To any cineaste who has seen the trailer, Edge of Tomorrow may seem like nothing more than a genre-crossing remake of Groundhog Day (1993), and director Doug Liman certainly plays with that connection. (Besides Rita being the name of the leads in both films, at one point, Cage and Rita engage in a rather clever twist on a romantic how-do-you-know-so-much-about-me exchange in Groundhog Day.) But the more direct touchstone for Edge of Tomorrow is the first-person-shooter videogame (e.g., Halo) – not just in the obvious plot device of replaying over and over until the amateur hero earns a confrontation with the big boss, but in the entire aesthetic. With a simultaneously playful/violent vibe, Edge of Tomorrow has garnered a number of positive reviews, which appear to be fueled not so much by its blunt commentary on the futility/inevitability of war, but as a fertile ground for metaphors – the spiritual travel of Taoism, the endless tedium of marriage, and by far the most popular, Cruise’s own indestructible career.

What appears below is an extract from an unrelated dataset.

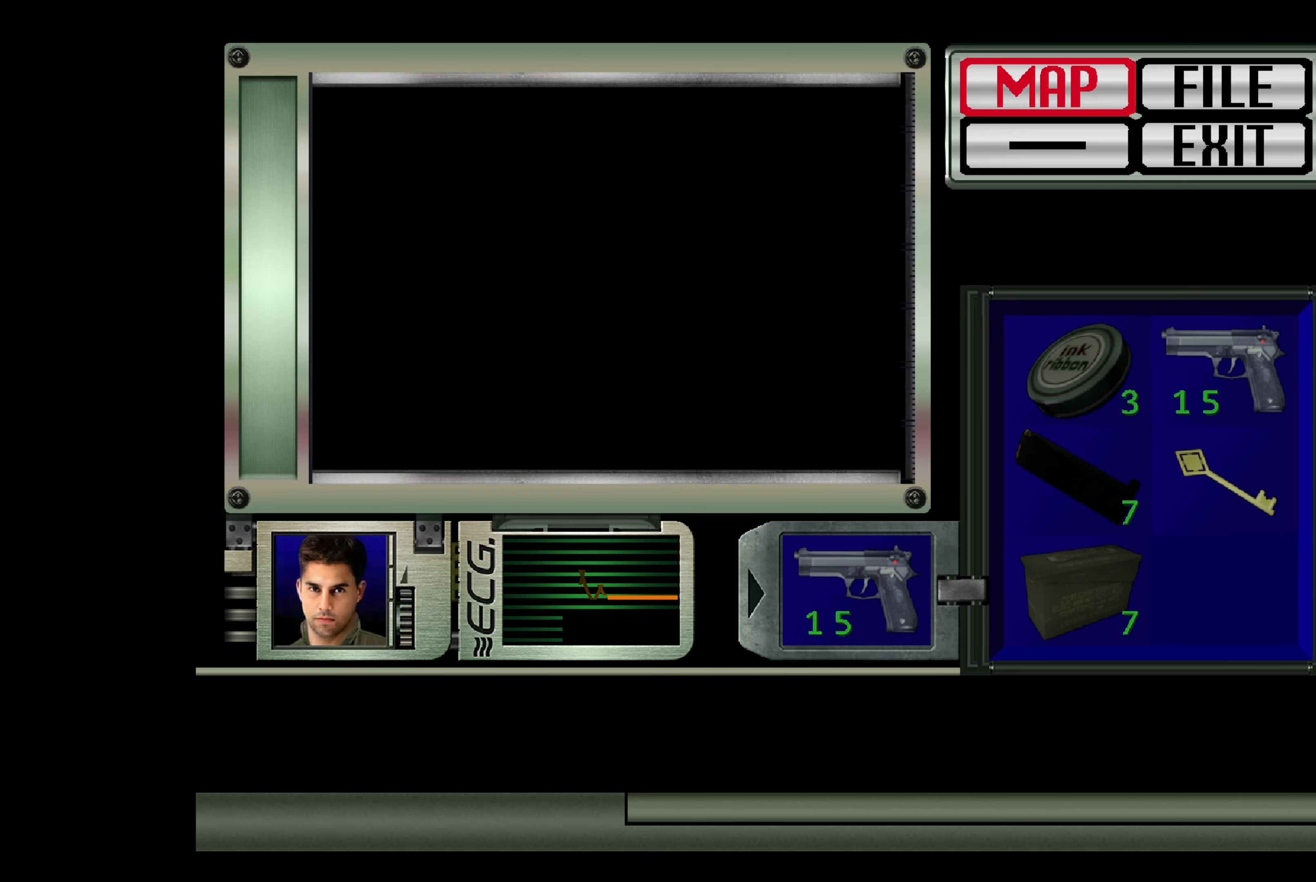
{"buttons": [], "left_stick": "center", "right_stick": "center", "events": [[117, "CROSS", "down"], [300, "CROSS", "up"]]}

But even the more favorable reviews consistently acknowledge Edge of Tomorrow’s BME – an inexplicable cheat even within the paradoxical logic of time travel sci-fi. (Think Superman (1978).) However, the bigger problem is the entire last third of the film. Having used the replay gimmick to challenge the dubious assumptions of modern action film reality (e.g., being slammed against a cement wall will actually break your back, trying to roll under a moving vehicle will usually kill you), Liman and company then proceed to blatantly and repeatedly draw from that poison well for the film’s final set pieces. I like irony as much as the next guy, but here, it’s just the byproduct of lazy storytelling. As with the Marvel superhero franchise, there seems to be this cynical notion among producers of this sort of fare that all the endgame needs is a lot of hyper-active, physics-defying, explody stuff.
I have previously referred to this epidemic within recent Hollywood genre films as Third Act Disease (TAD). I suppose that the prevalence of TAD is not surprising in an era when screenplays are often the product of three or more cooks in the kitchen or incomplete at the time production begins (both of which were true in the case of Edge of Tomorrow). I also suspect that the suits will continue to allow TAD to proliferate as long as we are willing to give positive reviews for the first two-thirds of a movie.